I am trying to mount dags folder to be able to run a python script inside of the KubernetesPodOperator on Aiflow, but can't figure out how to do it. In production I would like to do it in Google Composer. Here is my task:

kubernetes_min_pod = KubernetesPodOperator(
    task_id='pod-ex-minimum',
    cmds=["bash", "-c"],
    arguments=["cd /usr/local/tmp"],
    namespace='default',
    image='toru2220/scrapy-chrome:latest',
    is_delete_operator_pod=True,
    get_logs=True,
    in_cluster=False,
    volumes=[
        Volume("my-volume", {"persistentVolumeClaim": {"claimName": "my-volume"}})
    ],
    volume_mounts=[
        VolumeMount("my-volume", "/usr/local/tmp", sub_path=None, read_only=False)
    ],
)

I am trying to understand what is the easiest way to mount the current folder where dag is?

-- Arthur Zangiev
airflow
google-cloud-composer
kubernetes

1 Answer

10/18/2021

As per this doc, when you create an environment, Cloud Composer creates a Cloud Storage bucket and associates the bucket with your environment.

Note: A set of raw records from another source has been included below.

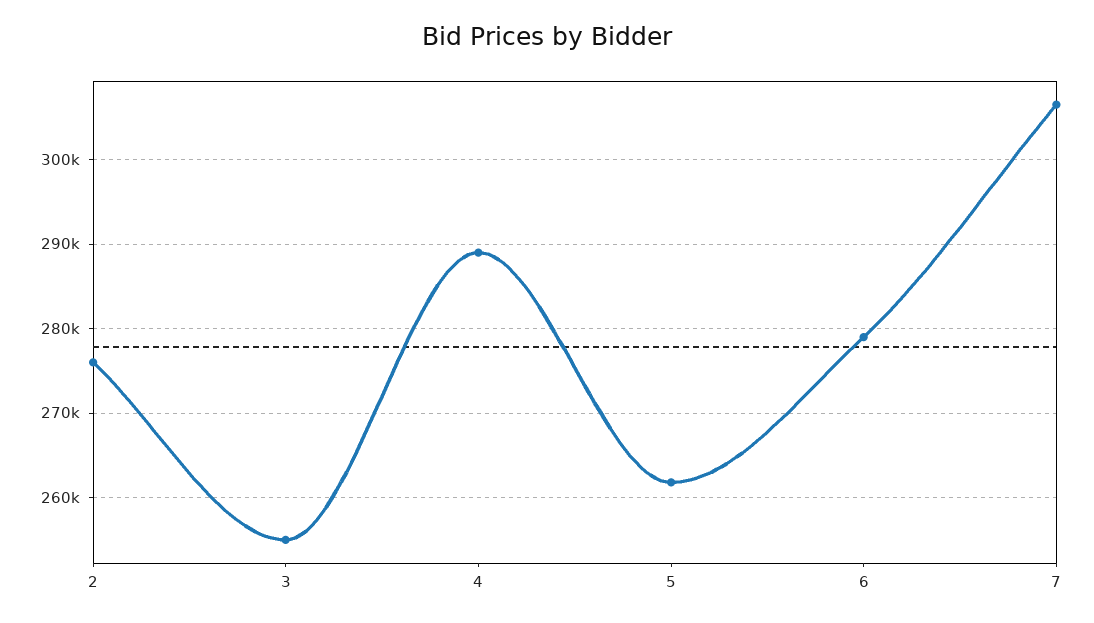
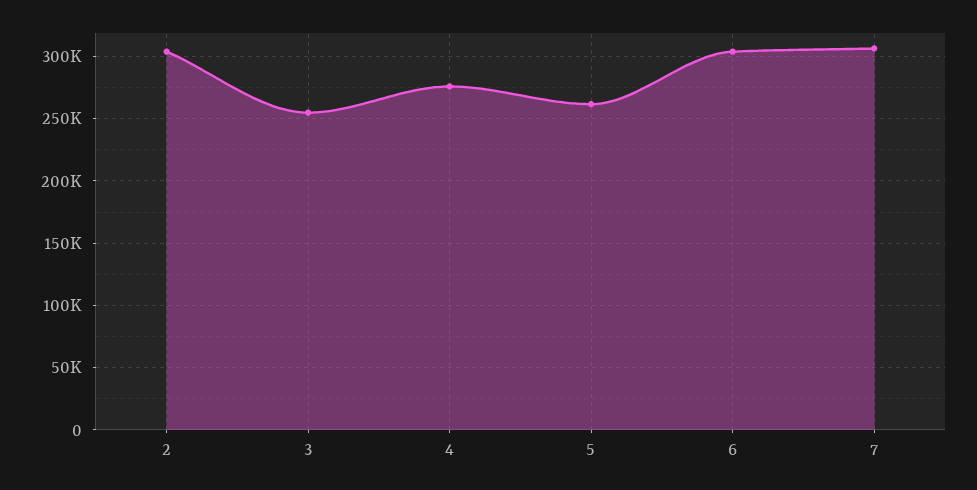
  {
-   "2": 276000,
+   "2": 305000,
    "3": 255000,
-   "4": 289000,
+   "4": 275000,
    "5": 262000,
-   "6": 279000,
+   "6": 305000,
    "7": 307000
  }

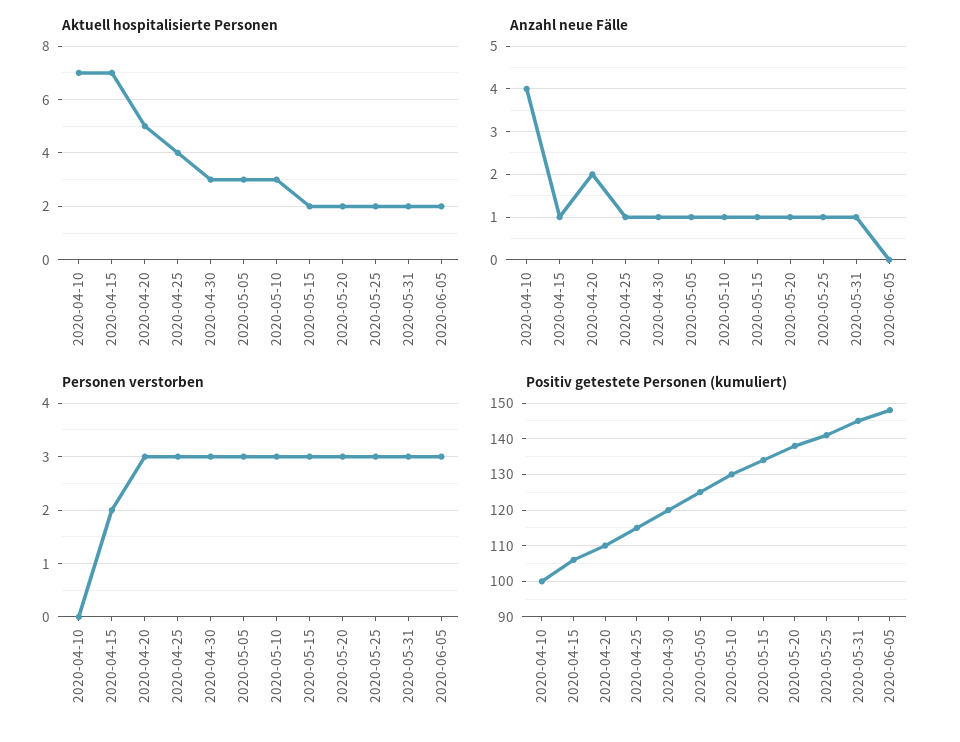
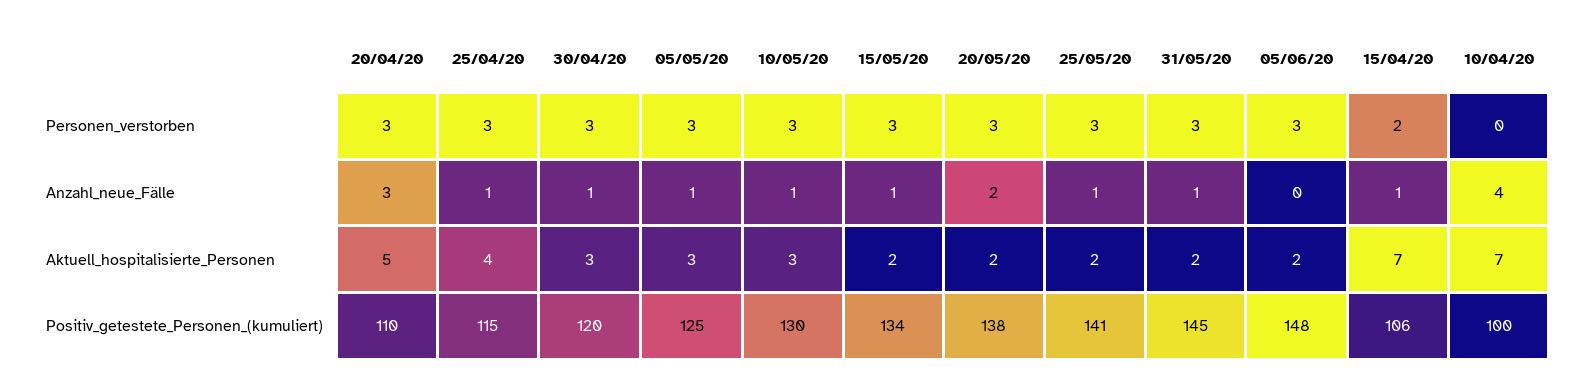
  {
    "Aktuell hospitalisierte Personen": {
      "2020-04-10": 7,
      "2020-04-15": 7,
      "2020-04-20": 5,
      "2020-04-25": 4,
      "2020-04-30": 3,
      "2020-05-05": 3,
      "2020-05-10": 3,
      "2020-05-15": 2,
      "2020-05-20": 2,
      "2020-05-25": 2,
      "2020-05-31": 2,
      "2020-06-05": 2
    },
    "Anzahl neue Fälle": {
      "2020-04-10": 4,
      "2020-04-15": 1,
-     "2020-04-20": 2,
+     "2020-04-20": 3,
      "2020-04-25": 1,
      "2020-04-30": 1,
      "2020-05-05": 1,
      "2020-05-10": 1,
      "2020-05-15": 1,
-     "2020-05-20": 1,
+     "2020-05-20": 2,
      "2020-05-25": 1,
      "2020-05-31": 1,
      "2020-06-05": 0
    },
    "Personen verstorben": {
      "2020-04-10": 0,
      "2020-04-15": 2,
      "2020-04-20": 3,
      "2020-04-25": 3,
      "2020-04-30": 3,
      "2020-05-05": 3,
      "2020-05-10": 3,
      "2020-05-15": 3,
      "2020-05-20": 3,
      "2020-05-25": 3,
      "2020-05-31": 3,
      "2020-06-05": 3
    },
    "Positiv getestete Personen (kumuliert)": {
      "2020-04-10": 100,
      "2020-04-15": 106,
      "2020-04-20": 110,
      "2020-04-25": 115,
      "2020-04-30": 120,
      "2020-05-05": 125,
      "2020-05-10": 130,
      "2020-05-15": 134,
      "2020-05-20": 138,
      "2020-05-25": 141,
      "2020-05-31": 145,
      "2020-06-05": 148
    }
  }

The name of the bucket is based on the environment region, name, and a random ID such as “us-central1-b1-6efannnn-bucket”. Cloud Composer stores the source code for your workflows (DAGs) and their dependencies in specific folders in Cloud Storage and uses Cloud Storage FUSE to map the folders to the Airflow instances in your Cloud Composer environment.

The Cloud Composer runs on top of a GKE cluster with all the DAGs, tasks, and services running on a single node pool. As per your requirement, you are trying to mount a DAGs folder in your code, which is already mounted in the Airflow pods under “/home/airflow/gcs/dags” path. Please refer to this doc for more information about KubernetesPodOperator in Cloud Composer.

-- Vishal K
Source: StackOverflow